Even if you had your studio but had shared storage with other people?

That would work. It’s just a matter of finding enough people that are on the same page that would make it, cost efficient. Many of the people that I have worked with at university and very willing to collaborate, so I think if there was a group of them that got a space together in Brixton and they’re flexible with who uses it, allowing others to pay them to pop in for a day, that work. Although they are very willing to collaborate, most of the time they would really just prefer their own space.

What do you think the future of studio space will be like, in London?

I think that they will be quite dynamic. I don’t think they will be set spaces, in the sense that the space may be a work space in the day, and an exhibition space in the evening for instance. I feel like the way that art is growing in London, these spaces have to be multi-functional. The lines between studio space and gallery space will blur, and have already begun to.

Having to renovate the entire work space for exhibitions was something that we had to do whilst I was at university. I believe it is a nice dynamic, because it allows both work and exhibition practices to merge.

I think, if it continues the way that its going art will be affected as artists will have to adapt to these complexities. The lack of space to actually do art will make a huge difference to the art of our future. I know a lot of people that have been relocated outside of the UK to nearby European cities such as Berlin.

Once you decide that you are going to do art professionally, it is almost this vow that you know that more than likely you’re not going to be overly rich but you will have to make it work. With that in mind, it would be beneficial if spaces considered this but they don’t.

The autonomy of design is very nice, you can pick and chose. But for me, it does become very difficult because I am not so focused on making money. But your practice is sustainable, and in order to be sustainable you almost have to be commercial so there is this ongoing internal battle, that is very taxing at times.

Coming straight out of University, are there any schemes to help these artists?

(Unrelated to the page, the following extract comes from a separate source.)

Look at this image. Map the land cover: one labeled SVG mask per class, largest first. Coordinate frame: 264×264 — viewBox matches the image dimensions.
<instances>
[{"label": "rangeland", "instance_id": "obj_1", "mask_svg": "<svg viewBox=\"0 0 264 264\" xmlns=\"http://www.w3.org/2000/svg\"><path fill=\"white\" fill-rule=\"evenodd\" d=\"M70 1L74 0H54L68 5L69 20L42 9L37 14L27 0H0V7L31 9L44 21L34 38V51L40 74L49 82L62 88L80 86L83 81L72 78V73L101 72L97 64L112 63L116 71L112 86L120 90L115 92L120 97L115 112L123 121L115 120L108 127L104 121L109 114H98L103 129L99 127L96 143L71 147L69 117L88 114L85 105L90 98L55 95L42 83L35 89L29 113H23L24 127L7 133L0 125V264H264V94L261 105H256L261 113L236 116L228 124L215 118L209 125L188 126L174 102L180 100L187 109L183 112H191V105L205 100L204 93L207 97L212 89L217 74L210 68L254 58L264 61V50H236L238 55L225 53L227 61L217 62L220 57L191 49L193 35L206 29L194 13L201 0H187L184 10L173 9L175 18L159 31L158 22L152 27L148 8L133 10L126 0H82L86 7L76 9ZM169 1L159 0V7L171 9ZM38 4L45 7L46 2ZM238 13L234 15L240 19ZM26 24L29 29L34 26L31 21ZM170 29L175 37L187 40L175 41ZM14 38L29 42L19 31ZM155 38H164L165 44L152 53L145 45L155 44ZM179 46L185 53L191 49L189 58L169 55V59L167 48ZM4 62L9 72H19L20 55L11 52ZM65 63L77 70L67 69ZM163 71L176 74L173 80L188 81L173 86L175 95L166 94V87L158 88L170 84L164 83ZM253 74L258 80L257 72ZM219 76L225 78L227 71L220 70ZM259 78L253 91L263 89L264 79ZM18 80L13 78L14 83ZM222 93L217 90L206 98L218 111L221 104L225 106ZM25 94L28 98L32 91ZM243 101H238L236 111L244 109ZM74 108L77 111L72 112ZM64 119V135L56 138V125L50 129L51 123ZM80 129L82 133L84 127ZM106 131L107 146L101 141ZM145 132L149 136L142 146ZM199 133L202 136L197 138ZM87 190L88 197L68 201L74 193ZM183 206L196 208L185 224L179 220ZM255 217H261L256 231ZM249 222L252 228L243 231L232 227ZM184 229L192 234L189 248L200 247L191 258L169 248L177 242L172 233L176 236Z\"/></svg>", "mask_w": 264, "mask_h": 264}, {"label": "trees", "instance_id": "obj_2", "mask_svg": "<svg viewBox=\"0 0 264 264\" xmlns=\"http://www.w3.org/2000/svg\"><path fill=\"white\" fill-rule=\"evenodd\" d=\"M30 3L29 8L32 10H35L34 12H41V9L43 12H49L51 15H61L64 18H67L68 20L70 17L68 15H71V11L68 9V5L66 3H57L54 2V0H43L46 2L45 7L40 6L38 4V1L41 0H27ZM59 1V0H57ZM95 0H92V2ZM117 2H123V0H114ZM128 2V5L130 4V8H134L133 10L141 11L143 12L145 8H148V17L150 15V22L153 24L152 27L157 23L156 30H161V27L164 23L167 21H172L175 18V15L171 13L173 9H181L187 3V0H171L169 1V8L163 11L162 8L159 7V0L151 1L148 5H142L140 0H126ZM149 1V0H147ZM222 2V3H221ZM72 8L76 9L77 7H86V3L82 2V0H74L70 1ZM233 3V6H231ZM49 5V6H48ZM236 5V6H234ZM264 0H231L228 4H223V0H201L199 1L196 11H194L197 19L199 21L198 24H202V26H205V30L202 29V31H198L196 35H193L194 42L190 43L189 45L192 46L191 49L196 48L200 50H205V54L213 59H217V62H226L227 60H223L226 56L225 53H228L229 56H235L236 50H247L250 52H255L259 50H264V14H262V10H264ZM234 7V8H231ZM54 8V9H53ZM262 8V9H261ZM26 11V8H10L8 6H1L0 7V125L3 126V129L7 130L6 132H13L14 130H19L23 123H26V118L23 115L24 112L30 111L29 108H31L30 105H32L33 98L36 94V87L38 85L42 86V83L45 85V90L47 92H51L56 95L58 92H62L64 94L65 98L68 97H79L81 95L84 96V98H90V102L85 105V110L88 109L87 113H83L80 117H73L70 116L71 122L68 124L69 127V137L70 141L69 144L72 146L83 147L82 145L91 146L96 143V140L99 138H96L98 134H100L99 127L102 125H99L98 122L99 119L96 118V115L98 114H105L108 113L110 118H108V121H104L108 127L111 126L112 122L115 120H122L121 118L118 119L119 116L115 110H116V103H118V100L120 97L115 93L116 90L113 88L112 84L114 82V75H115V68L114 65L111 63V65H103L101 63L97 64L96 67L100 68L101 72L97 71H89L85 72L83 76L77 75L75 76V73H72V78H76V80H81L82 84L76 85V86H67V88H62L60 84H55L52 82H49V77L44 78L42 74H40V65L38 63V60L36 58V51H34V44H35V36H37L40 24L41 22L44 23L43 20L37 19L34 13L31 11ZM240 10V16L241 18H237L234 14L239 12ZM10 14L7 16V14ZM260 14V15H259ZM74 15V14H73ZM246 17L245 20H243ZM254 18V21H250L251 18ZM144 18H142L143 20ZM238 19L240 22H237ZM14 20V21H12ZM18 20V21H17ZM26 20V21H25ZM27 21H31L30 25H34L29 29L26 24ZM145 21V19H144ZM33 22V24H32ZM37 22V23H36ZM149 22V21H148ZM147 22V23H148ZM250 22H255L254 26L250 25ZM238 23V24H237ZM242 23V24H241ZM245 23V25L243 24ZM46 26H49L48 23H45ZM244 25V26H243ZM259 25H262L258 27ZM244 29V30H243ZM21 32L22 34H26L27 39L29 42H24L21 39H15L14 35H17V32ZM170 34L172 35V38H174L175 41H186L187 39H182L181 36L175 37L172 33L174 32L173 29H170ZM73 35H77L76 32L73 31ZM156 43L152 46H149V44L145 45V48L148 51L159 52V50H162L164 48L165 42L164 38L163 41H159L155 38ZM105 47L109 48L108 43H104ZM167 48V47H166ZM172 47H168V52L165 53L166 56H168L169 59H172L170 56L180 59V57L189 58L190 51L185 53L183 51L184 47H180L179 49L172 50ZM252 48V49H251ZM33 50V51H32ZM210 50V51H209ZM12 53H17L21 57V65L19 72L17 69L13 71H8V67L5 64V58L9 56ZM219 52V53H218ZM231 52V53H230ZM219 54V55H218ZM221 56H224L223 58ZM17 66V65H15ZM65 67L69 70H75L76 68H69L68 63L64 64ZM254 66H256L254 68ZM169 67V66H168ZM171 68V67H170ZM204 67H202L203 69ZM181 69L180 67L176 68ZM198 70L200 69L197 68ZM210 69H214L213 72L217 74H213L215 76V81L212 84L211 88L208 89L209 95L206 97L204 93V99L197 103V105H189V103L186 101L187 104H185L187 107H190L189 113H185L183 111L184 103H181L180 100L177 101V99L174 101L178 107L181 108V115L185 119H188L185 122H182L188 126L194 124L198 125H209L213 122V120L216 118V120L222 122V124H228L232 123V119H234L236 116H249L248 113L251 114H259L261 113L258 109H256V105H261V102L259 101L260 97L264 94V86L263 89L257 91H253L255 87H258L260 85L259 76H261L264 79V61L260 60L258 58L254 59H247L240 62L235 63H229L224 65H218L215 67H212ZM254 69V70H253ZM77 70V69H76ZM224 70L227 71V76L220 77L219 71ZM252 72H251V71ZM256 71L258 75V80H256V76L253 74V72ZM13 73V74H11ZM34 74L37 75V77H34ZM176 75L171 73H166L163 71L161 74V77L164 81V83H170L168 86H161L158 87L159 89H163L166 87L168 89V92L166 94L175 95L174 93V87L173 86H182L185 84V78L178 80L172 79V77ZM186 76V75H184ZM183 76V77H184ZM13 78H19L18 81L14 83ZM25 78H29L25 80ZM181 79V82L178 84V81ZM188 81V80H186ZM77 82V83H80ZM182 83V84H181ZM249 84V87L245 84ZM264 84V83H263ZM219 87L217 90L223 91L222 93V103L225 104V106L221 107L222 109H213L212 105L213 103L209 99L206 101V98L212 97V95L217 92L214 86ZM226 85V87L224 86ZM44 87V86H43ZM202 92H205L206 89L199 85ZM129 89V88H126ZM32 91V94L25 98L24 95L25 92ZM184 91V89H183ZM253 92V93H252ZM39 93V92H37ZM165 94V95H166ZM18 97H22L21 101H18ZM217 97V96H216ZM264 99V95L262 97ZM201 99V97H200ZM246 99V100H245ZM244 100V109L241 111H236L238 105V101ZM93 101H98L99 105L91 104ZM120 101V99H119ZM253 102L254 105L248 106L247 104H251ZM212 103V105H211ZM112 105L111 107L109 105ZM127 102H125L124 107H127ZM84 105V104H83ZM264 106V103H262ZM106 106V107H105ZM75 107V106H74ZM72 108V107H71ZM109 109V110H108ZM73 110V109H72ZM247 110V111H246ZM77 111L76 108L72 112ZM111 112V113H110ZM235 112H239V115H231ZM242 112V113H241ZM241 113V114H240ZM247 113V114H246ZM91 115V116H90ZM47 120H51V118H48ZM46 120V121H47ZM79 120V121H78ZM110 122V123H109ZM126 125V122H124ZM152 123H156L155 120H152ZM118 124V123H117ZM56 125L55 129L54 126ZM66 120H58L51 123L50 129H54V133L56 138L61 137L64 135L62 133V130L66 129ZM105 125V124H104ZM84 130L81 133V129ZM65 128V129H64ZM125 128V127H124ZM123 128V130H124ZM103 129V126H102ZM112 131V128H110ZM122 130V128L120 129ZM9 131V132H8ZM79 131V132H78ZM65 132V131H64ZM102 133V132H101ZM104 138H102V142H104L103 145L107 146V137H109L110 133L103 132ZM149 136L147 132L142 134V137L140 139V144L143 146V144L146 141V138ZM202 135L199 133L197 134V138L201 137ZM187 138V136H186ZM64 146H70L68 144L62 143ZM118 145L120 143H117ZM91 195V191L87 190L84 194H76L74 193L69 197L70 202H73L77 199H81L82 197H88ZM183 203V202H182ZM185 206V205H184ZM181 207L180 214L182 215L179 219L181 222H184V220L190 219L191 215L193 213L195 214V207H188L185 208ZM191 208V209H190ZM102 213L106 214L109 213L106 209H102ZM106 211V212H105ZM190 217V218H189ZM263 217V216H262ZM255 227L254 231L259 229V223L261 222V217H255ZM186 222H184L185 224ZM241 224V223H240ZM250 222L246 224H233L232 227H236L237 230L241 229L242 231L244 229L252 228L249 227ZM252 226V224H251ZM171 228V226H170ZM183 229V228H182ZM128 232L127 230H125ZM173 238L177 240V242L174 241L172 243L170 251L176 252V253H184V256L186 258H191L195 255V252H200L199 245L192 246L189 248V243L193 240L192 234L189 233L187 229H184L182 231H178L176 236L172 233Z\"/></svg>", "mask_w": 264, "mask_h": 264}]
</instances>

In terms of university, from what I have experienced if (your work) is within their area of interest then they will support you and perhaps buy it, but of course they have their own set budget for this and depending on the aesthetic of your university. I know that people are very idealistic about wanting to have this huge working space right in the centre of London, but I feel like as long as they have a space they will make do, and get the work done.